We lived as sheltered vagabonds then, roaming the convent halls
in curlers and bunny slippers, dipping out of sight at the swish
of habit skirts, the click of rosary beads: the bed-check patrol
we sidetracked with puffed-up pillows buried beneath blankets
in the low glow of a Virgin Mary night light. Our days opened
and shut like the hard-backed books we lugged around
in drawstring sacks from class to class, skimming their surfaces
like fledglings dipping at the skin of a lake. Only half mindful
of the lessons electric in the passion of our teachers, half alert
to the gaining weight of our widening minds.
It was on this day in 1933 that Albert Einstein officially moved to the United States to teach at Princeton University. He had been in California working as a visiting professor when Hitler took over as chancellor. His apartment in Berlin and his summer cottage in the country were raided, his papers confiscated, and his bank accounts closed. He returned to Europe and handed in his German passport, renouncing his citizenship. He considered offers from all over the world, including Paris, Turkey, and Oxford. Einstein eventually decided on Princeton, which offered him an attractive package teaching at its Institute for Advanced Study — but he had his hesitations about the university. For one thing, it had a clandestine quota system in place that only allowed a small percentage of the incoming class to be Jewish. The Institute's director, Abraham Flexner, was worried that Einstein would be too directly involved in Jewish refugee causes, so he micromanaged Einstein's public appearances, keeping him out of the public eye when possible. He even declined an invitation for Einstein to see President Roosevelt at the White House without telling the scientist. When Einstein found out, he personally called Eleanor Roosevelt and arranged for a visit anyway, and then complained about the incident in a letter to a rabbi friend of his, giving the return address as "Concentration Camp, Princeton." In 1938, incoming freshmen at Princeton ranked Einstein as the second-greatest living person; first place went to Adolf Hitler.
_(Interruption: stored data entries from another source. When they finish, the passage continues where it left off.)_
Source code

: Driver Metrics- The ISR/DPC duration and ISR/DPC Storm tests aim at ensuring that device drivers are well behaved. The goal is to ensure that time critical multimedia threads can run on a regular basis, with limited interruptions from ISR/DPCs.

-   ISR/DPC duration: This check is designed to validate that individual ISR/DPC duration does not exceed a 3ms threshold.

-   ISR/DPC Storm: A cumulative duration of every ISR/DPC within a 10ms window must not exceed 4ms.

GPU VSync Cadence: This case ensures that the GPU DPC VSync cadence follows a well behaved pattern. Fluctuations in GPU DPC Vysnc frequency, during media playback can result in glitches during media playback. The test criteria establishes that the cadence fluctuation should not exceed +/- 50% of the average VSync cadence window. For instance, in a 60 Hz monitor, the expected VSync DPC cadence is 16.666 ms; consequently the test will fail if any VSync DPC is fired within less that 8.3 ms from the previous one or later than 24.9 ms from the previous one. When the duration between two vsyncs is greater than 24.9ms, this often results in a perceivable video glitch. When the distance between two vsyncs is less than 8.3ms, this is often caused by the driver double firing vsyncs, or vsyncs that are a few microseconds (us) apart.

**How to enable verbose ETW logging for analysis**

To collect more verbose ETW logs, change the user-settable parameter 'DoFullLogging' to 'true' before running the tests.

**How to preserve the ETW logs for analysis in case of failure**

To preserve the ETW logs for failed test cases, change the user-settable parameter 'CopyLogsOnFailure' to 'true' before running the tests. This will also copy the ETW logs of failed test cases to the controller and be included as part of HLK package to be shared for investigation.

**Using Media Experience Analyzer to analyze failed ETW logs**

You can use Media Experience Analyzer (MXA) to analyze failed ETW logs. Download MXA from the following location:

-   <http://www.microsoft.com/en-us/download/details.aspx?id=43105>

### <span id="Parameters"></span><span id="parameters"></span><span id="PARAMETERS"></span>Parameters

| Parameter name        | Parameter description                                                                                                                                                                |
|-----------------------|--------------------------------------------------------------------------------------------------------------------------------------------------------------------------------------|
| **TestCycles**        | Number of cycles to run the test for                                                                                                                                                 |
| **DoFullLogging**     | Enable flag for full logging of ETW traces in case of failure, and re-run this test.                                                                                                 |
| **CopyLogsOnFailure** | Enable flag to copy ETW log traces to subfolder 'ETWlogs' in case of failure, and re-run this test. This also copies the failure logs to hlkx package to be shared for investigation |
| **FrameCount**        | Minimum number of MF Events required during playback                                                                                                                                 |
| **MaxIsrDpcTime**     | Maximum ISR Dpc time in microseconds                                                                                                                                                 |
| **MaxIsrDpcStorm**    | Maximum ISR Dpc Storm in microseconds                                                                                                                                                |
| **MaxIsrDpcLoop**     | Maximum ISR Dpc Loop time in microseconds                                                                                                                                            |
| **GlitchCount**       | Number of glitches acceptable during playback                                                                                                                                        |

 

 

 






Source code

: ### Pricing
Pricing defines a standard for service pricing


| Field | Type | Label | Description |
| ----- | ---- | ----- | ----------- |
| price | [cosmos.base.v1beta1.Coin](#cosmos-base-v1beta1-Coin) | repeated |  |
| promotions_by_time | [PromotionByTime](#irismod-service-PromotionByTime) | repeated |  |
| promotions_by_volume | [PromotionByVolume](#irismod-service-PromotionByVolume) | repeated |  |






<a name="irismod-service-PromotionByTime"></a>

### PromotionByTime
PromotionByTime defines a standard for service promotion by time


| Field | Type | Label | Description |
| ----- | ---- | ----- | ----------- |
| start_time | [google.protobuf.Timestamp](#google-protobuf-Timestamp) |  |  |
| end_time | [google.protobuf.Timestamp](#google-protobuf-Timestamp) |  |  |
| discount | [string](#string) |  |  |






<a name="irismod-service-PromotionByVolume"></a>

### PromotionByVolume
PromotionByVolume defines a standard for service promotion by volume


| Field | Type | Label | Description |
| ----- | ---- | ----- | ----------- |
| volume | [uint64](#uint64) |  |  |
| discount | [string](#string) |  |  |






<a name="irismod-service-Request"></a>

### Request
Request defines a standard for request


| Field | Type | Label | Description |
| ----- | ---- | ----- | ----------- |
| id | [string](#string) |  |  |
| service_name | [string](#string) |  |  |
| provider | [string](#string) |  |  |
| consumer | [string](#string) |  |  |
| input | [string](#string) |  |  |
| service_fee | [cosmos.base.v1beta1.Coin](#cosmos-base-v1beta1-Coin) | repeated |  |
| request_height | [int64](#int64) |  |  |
It's the birthday of playwright Arthur Miller (books by this author), born in New York City (1915). His father was the wealthy owner of a coat factory, and the family had a large Manhattan apartment, a chauffeur, and a summer home at the beach. Then, in 1928, his father's business collapsed. He watched his parents sell their most valuable possessions, one by one, to pay the bills, until finally the family had to move in with relatives in Brooklyn. Miller had to share a bedroom with his grandfather. He was 13 years old. It was terrifying for him to watch his father go from being so powerful to being so helpless. He said, "It made you want to search for ultimate values, for things that would not fall apart under pressure." He paid his way through college with a job in a research laboratory, feeding hundreds of mice every night. He had never been interested in theater before, but he thought he would enter a playwriting contest to make some extra money, and he won with the first play he'd ever written. He won the same contest the following year, and decided that he was born to write plays. Unfortunately, the first play he wrote out of college, The Man Who Had All the Luck (1944), closed after four performances.
He considered giving up but decided to try writing one more play. His next play, All My Sons (1947), was about a man who has been selling faulty machinery to the Army, and finds out that he has caused the death of 21 soldiers. The play ran on Broadway for 328 performances, and was made into a movie the following year. Miller used the money he made from All My Sons to buy 400 acres of farmland in Connecticut. In 1948, he moved to Connecticut by himself, and spent several months building a 10-by-12-foot cabin by hand. As he sawed the wood and pounded the nails, he thought about the main characters of his next play: a salesman, his wife, and his two sons. He knew how the play would begin, but he wouldn't let himself start writing until he had finished the cabin. When it was finally completed, he woke up one morning and started writing. He wrote all day, had dinner, and then wrote until he had finished the first act in the middle of the night. When he finally got in bed to go to sleep, he found that his cheeks were wet with tears, and his throat was sore from speaking and shouting the lines of dialogue as he wrote. The play was Death of a Salesman (1949), about a man named Willy Loman who loses his job and realizes that he doesn't have much to show for his life's work. Miller wrote: "For a salesman, there is no rock bottom to the life. He don't put a bolt to a nut, he don't tell you the law or give you medicine. He's a man way out there in the blue, riding on a smile and a shoeshine."
Death of a Salesman has gone on to be the most widely produced play in the world, playing in France, Germany, Italy, Spain, Sweden, Argentina, China and Japan.